When newspapers are involved, that tort has to be balanced against First Amendment rights. The issue here is to what extent people have a right to live their lives uninterrupted by media scrutiny. Note that publication of information otherwise obtainable by the public, such as court records, is protected,[21] and can be done by anyone.

For invasion of privacy claims based on false light brought by public figures the “actual malice” standard set forth in New York Times v. Sullivan must be satisfied.[22]  For example, the standard was applied to an intentional infliction of emotional distress case brought against Hustler Magazine by Rev. Jerry Falwell.[23] There, the Court found that Falwell was a public figure, and that actual malice was not proved against the magazine when it published a satirical ad.

Another noteworthy case arising from the publication of private facts was Hulk Hogan’s case against Gawker Media[24] that destroyed the defendant company. Hogan won by proving that the videos (a sex tape) in question were true, but that they were not newsworthy and that they were offensive. Courts have held in various cases that writing about such tapes was not an invasion of privacy, but that actually showing them was.

The Supreme Court has also ruled that “ride-alongs” where the press accompany police officers on arrests violate privacy rights,[25] but there are still a number of television shows that use the technique.

As we all know, technology is getting more and more intrusive by the day. Future courts will be wrestling with Internet-based image appropriation, drone journalism, “war driving,” hacking and all the rest. Privacy laws will be at the forefront of this invasion of our lives by technology.

 

[1] Letter from Thomas Jefferson to James Currie, Jan. 28, 1786.

[2] https://www.aclu.org/issues/free-speech/freedom-press.

[3] https://www.charleskochinstitute.org/issue-areas/free-speech-and-toleration/importance-of-a-free-press/.

[4] New York Times Co. v. United States, 403 U.S. 713 (1971).

[5] Black’s Law Dictionary (“Libel”).

[6] e.g. Chaplinsky v. New Hampshire, 315 U.S. 568 (1942), the Court spoke of categories of speech “the prevention and punishment of which has never been thought to raise any Constitutional problem. These include the lewd and obscene, the profane, the libelous, and the insulting or ‘fighting’ words — those which by their very utterance inflict injury or tend to incite an immediate breach of the peace.”

[7] New York Times v. Sullivan, 376 U.S. 254 (1964).

[8] Curtis Publishing Co. v. Butts, 388 U.S. 130 (1967); Associated Press v. Walker, 389 U.S. 28 (1967).

[9] Chief Justice Earl Warren wrote for the Court: “Increasingly in this country, the distinctions between governmental and private sectors are blurred” and that many people who are not public officials are “intimately involved in the resolution of important public questions” and “often play a role in ordering society.” Because of that, anyone in the public eye should be held to the same standard.

[10] Gertz v. Robert Welch, 418 U.S. 323 (1974).

[11] Although a plea for punitive damages still needs to prove actual malice.

[12] Branzburg v. Hayes, 408 U.S. 655 (1972).

[13] https://www.freedomforuminstitute.org/first-amendment-center/topics/freedom-of-the-press/state-shield-statutes-leading-cases/.

[14] Griswold v. Connecticut, 381 U.S. 479 (1965).

[15] Roe v. Wade, 410 U.S. 113 (1973).

[16] Stanley v, Georgia, 397 U.S. 557 (1969).

[17] FCC v. Pacifica Found., 438 U.S. 726 (1978).

[18] Freedom from a warrantless search.

[19] Collins v. Virginia, 138 S. Ct. 1663 U.S. (2018).

[20] Cohen v. California, 403 U.S. 15 (1971).

[21] Cox Broadcasting Corp. v. Cohn, 420 U.S. 469 (1975).

[22] Time Inc. v. Hill, 385 U.S. 374 (1967).

[23] Hustler Magazine Inc. v. Falwell, 485 U.S. 46 (1988).

[24] Gawker Media, LLC v. Bollea, 129 So. 3d. 1196 (Fla. DCA 2014); 170 So. 3d. 125 (2015).

[25] Wilson v. Layne, 526 U.S. 603 (1999).

--*--

## EXERCISE REQUIREMENTS
[1] Summarize the text on privacy and the press in three sentences.
[2] Write out the part of the text on privacy and the press starting at "[7] New York Times" and ending at "eading-cases/.".
The lines after this text come from a separate, unrelated source.

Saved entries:
--*--

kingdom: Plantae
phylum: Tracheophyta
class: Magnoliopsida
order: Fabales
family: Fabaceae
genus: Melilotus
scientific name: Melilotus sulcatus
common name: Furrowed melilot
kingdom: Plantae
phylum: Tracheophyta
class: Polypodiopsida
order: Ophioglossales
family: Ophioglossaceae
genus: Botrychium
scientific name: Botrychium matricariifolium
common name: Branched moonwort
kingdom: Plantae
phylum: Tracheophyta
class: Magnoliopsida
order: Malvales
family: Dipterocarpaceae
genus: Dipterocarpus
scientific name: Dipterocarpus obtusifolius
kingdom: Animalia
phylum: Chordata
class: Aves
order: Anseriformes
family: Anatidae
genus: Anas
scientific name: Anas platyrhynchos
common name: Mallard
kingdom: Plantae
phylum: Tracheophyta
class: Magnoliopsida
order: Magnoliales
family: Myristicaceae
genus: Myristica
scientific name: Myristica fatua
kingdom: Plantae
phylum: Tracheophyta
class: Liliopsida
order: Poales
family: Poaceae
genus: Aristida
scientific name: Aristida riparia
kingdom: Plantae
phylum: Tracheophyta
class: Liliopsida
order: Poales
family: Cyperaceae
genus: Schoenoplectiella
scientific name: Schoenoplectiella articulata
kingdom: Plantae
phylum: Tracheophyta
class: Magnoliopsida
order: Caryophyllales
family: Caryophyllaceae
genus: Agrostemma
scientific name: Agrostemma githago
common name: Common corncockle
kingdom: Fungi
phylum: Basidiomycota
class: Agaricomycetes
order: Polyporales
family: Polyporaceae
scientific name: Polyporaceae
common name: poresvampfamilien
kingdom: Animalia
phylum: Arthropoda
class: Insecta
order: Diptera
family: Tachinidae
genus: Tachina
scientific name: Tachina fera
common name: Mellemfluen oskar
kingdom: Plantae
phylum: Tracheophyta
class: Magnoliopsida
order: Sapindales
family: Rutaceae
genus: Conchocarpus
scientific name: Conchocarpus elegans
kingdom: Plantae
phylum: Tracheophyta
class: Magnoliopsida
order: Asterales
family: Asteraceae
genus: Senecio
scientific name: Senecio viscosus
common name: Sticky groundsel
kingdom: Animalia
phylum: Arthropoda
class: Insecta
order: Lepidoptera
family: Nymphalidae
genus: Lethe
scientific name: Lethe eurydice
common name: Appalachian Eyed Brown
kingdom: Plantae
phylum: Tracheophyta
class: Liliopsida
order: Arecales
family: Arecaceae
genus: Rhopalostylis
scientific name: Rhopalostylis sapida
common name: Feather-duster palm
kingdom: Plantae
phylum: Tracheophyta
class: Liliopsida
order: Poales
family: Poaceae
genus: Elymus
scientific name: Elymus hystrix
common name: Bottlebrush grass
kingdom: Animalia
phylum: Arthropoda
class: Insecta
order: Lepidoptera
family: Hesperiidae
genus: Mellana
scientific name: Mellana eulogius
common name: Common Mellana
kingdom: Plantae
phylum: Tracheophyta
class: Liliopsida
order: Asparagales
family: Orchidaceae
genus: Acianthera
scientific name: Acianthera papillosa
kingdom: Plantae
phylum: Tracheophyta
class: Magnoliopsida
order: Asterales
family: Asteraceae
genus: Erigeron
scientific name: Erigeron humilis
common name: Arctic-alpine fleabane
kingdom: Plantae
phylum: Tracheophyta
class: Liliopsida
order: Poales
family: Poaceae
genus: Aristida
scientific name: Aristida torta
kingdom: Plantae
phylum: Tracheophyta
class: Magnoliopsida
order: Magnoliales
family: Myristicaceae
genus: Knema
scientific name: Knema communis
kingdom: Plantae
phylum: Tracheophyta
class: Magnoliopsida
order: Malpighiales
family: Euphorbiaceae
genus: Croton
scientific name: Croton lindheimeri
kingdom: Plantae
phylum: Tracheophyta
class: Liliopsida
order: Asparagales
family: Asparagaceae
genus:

--*--

## ANSWERS TO EACH TASK
[1] Privacy claims involving newspapers must be balanced against First Amendment rights, and public figures bringing false-light claims must satisfy the "actual malice" standard, which Falwell failed to prove against Hustler Magazine. Hulk Hogan won his case against Gawker Media by proving the sex tape was not newsworthy and was offensive, and the Supreme Court has ruled that press "ride-alongs" with police violate privacy rights. Future courts will confront technology-driven intrusions such as Internet-based image appropriation, drone journalism and hacking.

[2]
[7] New York Times v. Sullivan, 376 U.S. 254 (1964).

[8] Curtis Publishing Co. v. Butts, 388 U.S. 130 (1967); Associated Press v. Walker, 389 U.S. 28 (1967).

[9] Chief Justice Earl Warren wrote for the Court: “Increasingly in this country, the distinctions between governmental and private sectors are blurred” and that many people who are not public officials are “intimately involved in the resolution of important public questions” and “often play a role in ordering society.” Because of that, anyone in the public eye should be held to the same standard.

[10] Gertz v. Robert Welch, 418 U.S. 323 (1974).

[11] Although a plea for punitive damages still needs to prove actual malice.

[12] Branzburg v. Hayes, 408 U.S. 655 (1972).

[13] https://www.freedomforuminstitute.org/first-amendment-center/topics/freedom-of-the-press/state-shield-statutes-leading-cases/.